Dibutuhkan KJA Ramah Lingkungan dan Berkelanjutan

Dibutuhkan KJA Ramah Lingkungan dan Berkelanjutan

Foto: 
Ardi Budiono, Gibran Huzaifah, Andi Kristianto, Ridwan Kamil (kiri ke kanan), STP selalu mengikuti perkembangan teknologi demi memajukan industri budidaya perikanan di Indonesia

Teknologi Keramba Jaring Apung (KJA) telah terbukti berperan dalam peningkatan produksi ikan secara nasional.

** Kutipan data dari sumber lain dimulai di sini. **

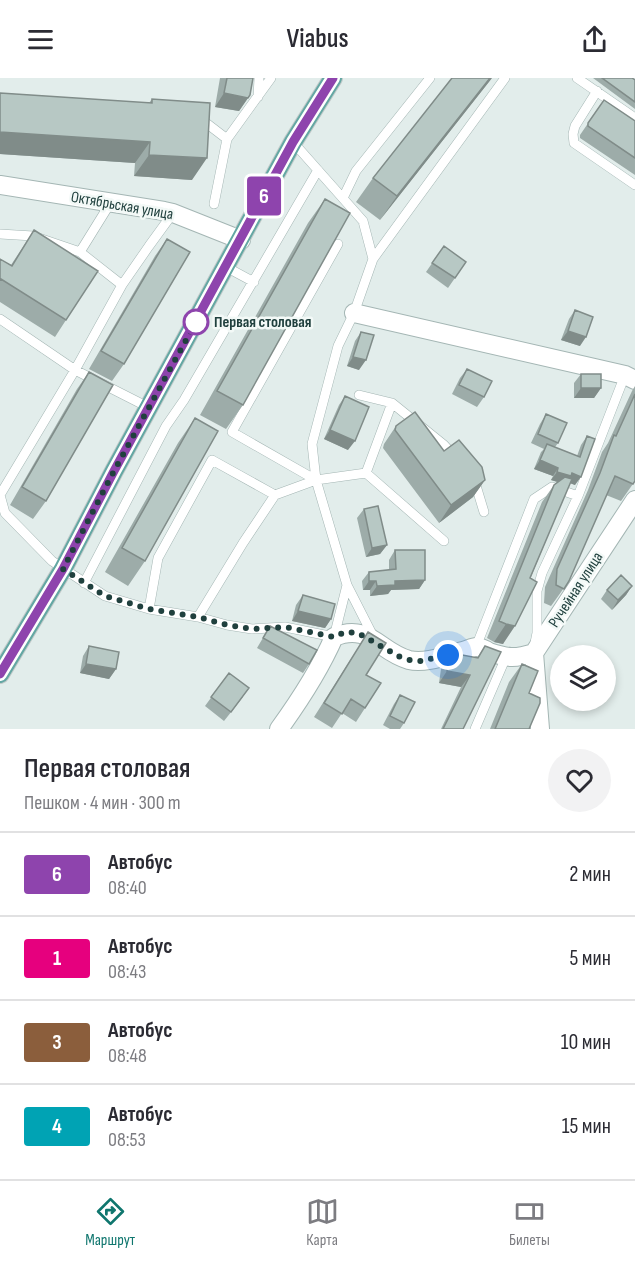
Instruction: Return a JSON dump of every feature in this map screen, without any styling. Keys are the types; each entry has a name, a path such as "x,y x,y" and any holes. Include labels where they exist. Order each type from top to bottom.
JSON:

Karena itu budidaya ikan air tawar dengan KJA yang ramah lingkungan dan berkelanjutan sangat dibutuhkan untuk memenuhi kebutuhan konsumsi ikan nasional yang diprediksi mencapai 40 kg ikan per kapita per tahun. 
 
 
 
Hal ini terungkap pada seminar “Teknologi Budidaya KJA Berkelanjutan di Perairan Umum” yang diselenggarakan Trobos Aqua bekerja sama dengan Ditjen Budidaya Perikanan, Kementerian Kelautan dan Perikanan (KKP) dalam rangkaian Pameran Aquatica Asia & Indoaqua 2018 di JIexpo, Kemayoran, Jakarta, 28 November 2018. 
 
 
 
KJA Perlu Dirasionalisasi
Data Direktorat Jendral Perikanan Budidaya (DJPB) KKP menyebutkan, jumlah produksi ikan 2015 masih didominasi perikanan air tawar yang mencapai angka 69%, sementara budidaya air payau 30% yang terdiri dari udang, ikan dan rumput laut, sedangkan untuk budidaya laut hanya 1%. Pada 2016, produksi perikanan budidaya mencapai 13,2 juta ton atau naik 6,9% dibandingkan 2015 yang mencapai 11,5 juta ton.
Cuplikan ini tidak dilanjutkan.